El bloqueo político obliga a un ajuste total de 11.000 millones (El País)

Consecuencias políticas del bloqueo político a la senda de déficit público en el Congreso: los apoyos del Gobierno de Pedro Sánchez son tan frágiles como parecía, y la aprobación de todas y cada una de las medidas va a ser un auténtico vía crucis. Pero la abstención de Podemos, los nacionalistas catalanes y otros grupos políticos que apoyaron a Sánchez en la moción de censura contra Mariano Rajoy tiene también severas consecuencias económicas. Grosso modo: con la nueva senda pactada hace tan solo dos semanas en Bruselas por la ministra de Economía, Nadia Calviño, España estaba obligada a hacer un ajuste de 5.000 millones de euros para cumplir los objetivos de déficit público. Pero ante ese bloqueo parlamentario, los recortes de gasto o las subidas de impuestos se elevan automáticamente a 11.000 millones.

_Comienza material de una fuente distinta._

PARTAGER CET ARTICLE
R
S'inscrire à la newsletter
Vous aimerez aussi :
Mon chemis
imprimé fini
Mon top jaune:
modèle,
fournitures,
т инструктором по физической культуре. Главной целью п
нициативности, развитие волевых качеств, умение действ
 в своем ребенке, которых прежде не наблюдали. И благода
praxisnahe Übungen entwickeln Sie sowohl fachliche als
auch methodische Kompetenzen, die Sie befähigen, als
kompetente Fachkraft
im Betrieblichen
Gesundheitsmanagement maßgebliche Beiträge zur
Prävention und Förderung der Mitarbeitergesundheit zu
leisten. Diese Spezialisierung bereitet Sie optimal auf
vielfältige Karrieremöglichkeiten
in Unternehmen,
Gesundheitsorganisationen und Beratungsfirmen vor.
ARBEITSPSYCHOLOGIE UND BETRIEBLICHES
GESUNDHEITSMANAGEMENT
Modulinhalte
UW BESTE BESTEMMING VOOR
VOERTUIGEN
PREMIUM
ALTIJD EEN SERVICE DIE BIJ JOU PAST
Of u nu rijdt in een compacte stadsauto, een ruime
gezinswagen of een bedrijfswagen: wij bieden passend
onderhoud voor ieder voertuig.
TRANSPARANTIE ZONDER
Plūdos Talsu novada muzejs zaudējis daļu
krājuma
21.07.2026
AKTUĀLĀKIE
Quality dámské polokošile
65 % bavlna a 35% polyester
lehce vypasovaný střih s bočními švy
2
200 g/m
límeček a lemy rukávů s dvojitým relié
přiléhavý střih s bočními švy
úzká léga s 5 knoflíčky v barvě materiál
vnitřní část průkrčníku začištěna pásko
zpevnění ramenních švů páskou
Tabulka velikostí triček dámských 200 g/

Esos 6.000 millones adicionales equivalen a toda la inversión pública del Estado en un año en carreteras, ferrocarriles y puertos. Y obligará a todas las Administraciones a ajustarse el cinturón: exige un ajuste adicional de 1.000 millones al Estado, de 2.500 millones a la Seguridad Social (con graves dificultades de financiación) y de 2.500 millones más a las comunidades.

Sánchez aumenta el gasto de los ministerios pese a pactar un ajuste con Bruselas
El voto en contra de los nacionalistas catalanes obliga a las autonomías a apretarse el cinturón. De hecho, la Generalitat de Quim Torra tendrá que sacar un ajuste extra de unos 400 millones. Pero las autonomías recibirán el próximo año más dinero que nunca por los anticipos del sistema de financiación.

El Ministerio de Hacienda cree que el revés político que sufrió ayer en el Congreso no le supondrá un gran quebranto. Considera que podrá encontrar un acomodo fácil en los Presupuestos de 2019 para los 1.000 millones que tiene que recortar la Administración del Estado. El ajuste de 2.500 millones extra en la Seguridad Social es otra cosa. La institución arrastra unos números rojos equivalentes a unos 16.000 millones. Pero en el Gobierno creen que la mejora del mercado laboral, el incremento salarial y otras medidas fiscales contribuirán a reducir ese agujero.

El Gobierno del PP dejó el déficit público en el 3,1% del PIB el año pasado: el mayor de Europa, por encima de Grecia y de todos los demás países del euro, con España convertida en el único país que sigue en el brazo correctivo del Pacto de Estabilidad. Economía prevé cerrar el déficit en el 2,7% del PIB este año. Un resultado que ya supone incumplir los deberes de la Comisión Europea.

El nuevo objetivo presupuestario pactado para 2019 es del 1,3% del PIB. La ministra de Economía había desplegado una frenética actividad en Bruselas para pactar una nueva senda con el comisario francés Pierre Moscovici. Este dio su visto bueno a cierta relajación. Pero con una condición: presentar unos Presupuestos creíbles en los capítulos de ingresos y gastos el próximo otoño.

El Congreso, sin embargo, no ha podido tumbar el nuevo techo de gasto, que se informaba pero no se votaba. Así que el límite de compromisos que podrán ejecutar los ministerios el próximo año sube hasta los 125.064 millones de euros, 4,4% más. El techo de gasto se calcula a través de una fórmula en la que tienen mucho peso los ingresos esperados por el Gobierno.

Con el bloqueo en el Congreso de los nuevos objetivos, el Gobierno no tiene más remedio que activar un ajuste adicional, de hasta 11.000 millones, frente a los 5.000 que concedía el margen adicional acordado en Bruselas.